Given material:
• • • • •
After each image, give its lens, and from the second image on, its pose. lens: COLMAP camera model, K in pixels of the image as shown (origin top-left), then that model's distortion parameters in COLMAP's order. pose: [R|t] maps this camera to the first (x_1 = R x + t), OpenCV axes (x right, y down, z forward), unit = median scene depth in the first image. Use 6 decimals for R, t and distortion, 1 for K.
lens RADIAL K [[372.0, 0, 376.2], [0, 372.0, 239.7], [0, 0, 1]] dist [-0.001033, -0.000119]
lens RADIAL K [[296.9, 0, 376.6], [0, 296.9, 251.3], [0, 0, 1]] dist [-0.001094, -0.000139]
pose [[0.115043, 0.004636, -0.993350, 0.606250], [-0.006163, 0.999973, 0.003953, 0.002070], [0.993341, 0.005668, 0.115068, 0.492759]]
• • • • •
What to work on: Give back every line of the data above exactly as written.

Task solution:
After each image, give its lens, and from the second image on, its pose. lens: COLMAP camera model, K in pixels of the image as shown (origin top-left), then that model's distortion parameters in COLMAP's order. pose: [R|t] maps this camera to the first (x_1 = R x + t), OpenCV axes (x right, y down, z forward), unit = median scene depth in the first image. Use 6 decimals for R, t and distortion, 1 for K.
lens RADIAL K [[372.0, 0, 376.2], [0, 372.0, 239.7], [0, 0, 1]] dist [-0.001033, -0.000119]
lens RADIAL K [[296.9, 0, 376.6], [0, 296.9, 251.3], [0, 0, 1]] dist [-0.001094, -0.000139]
pose [[0.115043, 0.004636, -0.993350, 0.606250], [-0.006163, 0.999973, 0.003953, 0.002070], [0.993341, 0.005668, 0.115068, 0.492759]]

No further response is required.